Подбежав вплотную, Сталин схватил мою руку двумя руками, сжал ее и, улыбаясь, с кавказским акцентом, который от волнения был заметней обычного, сказал:
— Харашо, харашо, замечательно у вас получилось!
— Конечно, и до этой минуты, — продолжал свой рассказ Рокоссовский, — я понимал значение победы под Сталинградом для всего будущего хода войны и представлял себе всю глубину немецкого поражения.
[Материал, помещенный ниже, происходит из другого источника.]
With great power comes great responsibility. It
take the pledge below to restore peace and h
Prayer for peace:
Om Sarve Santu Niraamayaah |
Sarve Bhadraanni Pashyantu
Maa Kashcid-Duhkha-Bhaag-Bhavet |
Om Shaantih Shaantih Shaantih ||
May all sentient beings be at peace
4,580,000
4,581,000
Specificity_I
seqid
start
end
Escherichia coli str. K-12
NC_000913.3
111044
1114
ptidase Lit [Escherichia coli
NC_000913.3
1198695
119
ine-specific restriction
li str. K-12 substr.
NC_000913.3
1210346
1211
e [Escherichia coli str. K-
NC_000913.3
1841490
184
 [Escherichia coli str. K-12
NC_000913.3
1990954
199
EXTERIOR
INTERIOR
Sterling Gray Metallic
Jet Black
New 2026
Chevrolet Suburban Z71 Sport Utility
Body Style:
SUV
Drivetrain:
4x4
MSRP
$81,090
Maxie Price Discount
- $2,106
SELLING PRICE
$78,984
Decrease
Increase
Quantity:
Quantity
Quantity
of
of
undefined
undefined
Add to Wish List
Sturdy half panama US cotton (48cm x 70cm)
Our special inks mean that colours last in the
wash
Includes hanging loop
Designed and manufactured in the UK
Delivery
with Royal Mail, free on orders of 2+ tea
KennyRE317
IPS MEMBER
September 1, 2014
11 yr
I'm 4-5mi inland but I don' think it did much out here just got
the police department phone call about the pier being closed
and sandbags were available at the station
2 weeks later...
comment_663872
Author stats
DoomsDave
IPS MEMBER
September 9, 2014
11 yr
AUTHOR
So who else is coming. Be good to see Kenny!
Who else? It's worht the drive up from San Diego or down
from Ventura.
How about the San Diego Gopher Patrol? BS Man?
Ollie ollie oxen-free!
Я понимал это и тогда, когда видел красные флаги над руинами устоявшего Сталинграда, и чудовищную мешанину немецких танков, машин, орудий, повозок, и бесконечные ряды наспех насыпанных могильных холмиков, и трупы, которые не успели похоронить, и колонны пленных, потерявших воинский вид, плетущихся к нам в тыл... И тогда, когда в деревне Заварыкино смотрел на костлявую фигуру генерал-фельдмаршала Паулюса с дергающимся, испуганным лицом.
Но здесь, в кабинете Верховного, глядя в его улыбающееся лицо, чувствуя крепкое пожатие его рук, с необыкновенной ясностью понял я все значение победы Советской Армии для страны, для народа, для всех нас.
ТАКТ
Позади остался разрушенный, испепеленный, но непокоренный Сталинград. Ушла в историю, в бессмертие великая битва на Волге. Жизнь перевернула одну из самых памятных и героических страниц.
Пройдет два года с небольшим — и в Кремле, на приеме в честь командующих войсками Красной Армии, будет в числе других поднят тост и за Маршала Советского Союза Константина Рокоссовского — героя Сталинградской битвы.